DETAILED DESCRIPTION
[0048] The detailed description set forth below in connection with
the appended drawings, where like numerals reference like elements,
is intended as a description of various embodiments of the
disclosed subject matter and is not intended to represent the only
embodiments. Each embodiment described in this disclosure is
provided merely as an example or illustration and should not be
construed as preferred or advantageous over other embodiments. The
illustrative examples provided herein are not intended to be
exhaustive or to limit the claimed subject matter to the precise
forms disclosed.
[0049] FIG. 1 shows a measurement system 10 comprising a first
probe unit 12, a second probe unit 14 and a measurement device 16
which are separately formed from each other.

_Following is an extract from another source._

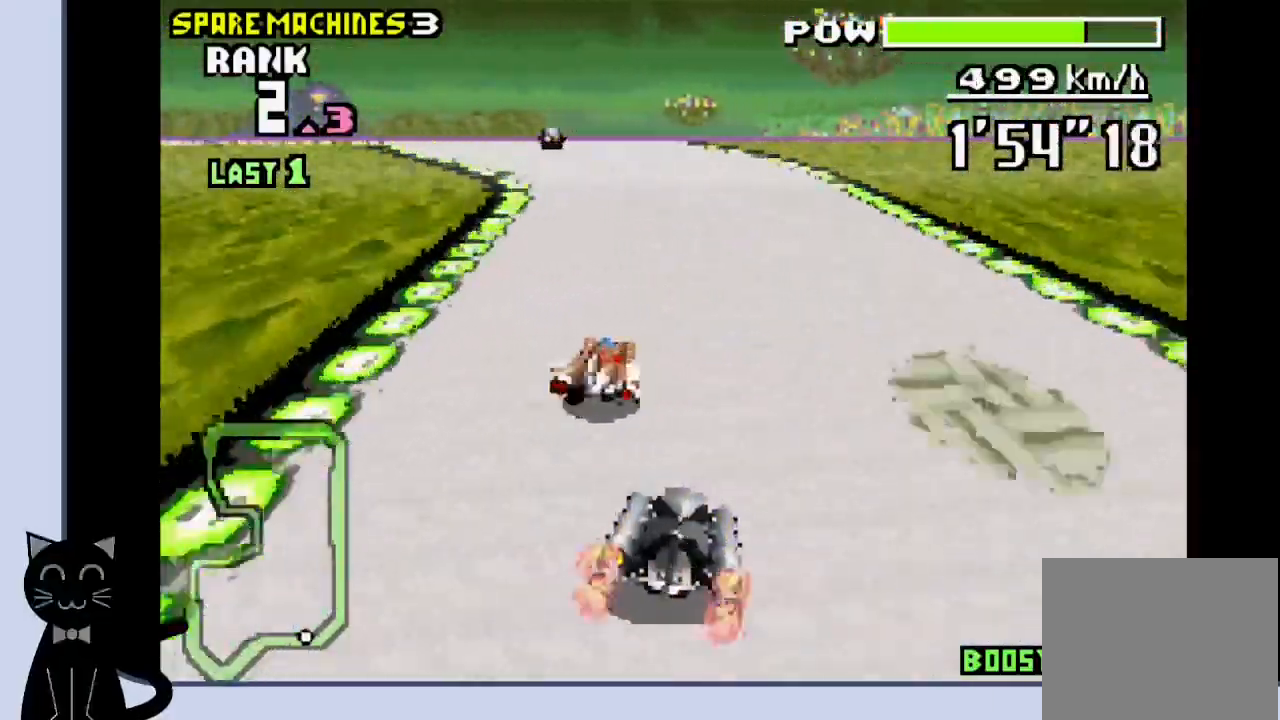
{"buttons": ["CROSS", "DPAD_LEFT"], "events": [[33, "DPAD_LEFT", "down"], [233, "CROSS", "up"], [233, "R1", "up"], [317, "CROSS", "down"]]}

The measurement system
10 may also comprise additional probe units.
[0050] The measurement device 16 may be an oscilloscope, a logic
analyzer and/or any other measurement device suitable for a
particular measurement at hand.
[0051] The first probe unit 12 and the second probe unit 14 are
connected to the measurement device 16 in a signal transmitting
manner (indicated by the dashed arrows in FIGS. 1 and 2), which may
be tethered or wireless.
[0052] The first probe unit 12 and the second probe unit 14 unit
can each be configured to perform any kind of measurements. In the
example shown in FIGS. 1 and 2, the first probe unit 12 and the
second probe unit 14 comprise detector units 18, 20 that are each
configured to detect and/or transmit electromagnetic signals, for
example radio frequency signals. In some embodiments, the detector
units 18, 20 are configured as tapered slot (Vivaldi) antennas.
[0053] At least one of the detector units 18, 20 may comprise a
first interface and a second interface, wherein the first interface
is configured to receive electromagnetic waves and to provide a
measurement signal to the second interface.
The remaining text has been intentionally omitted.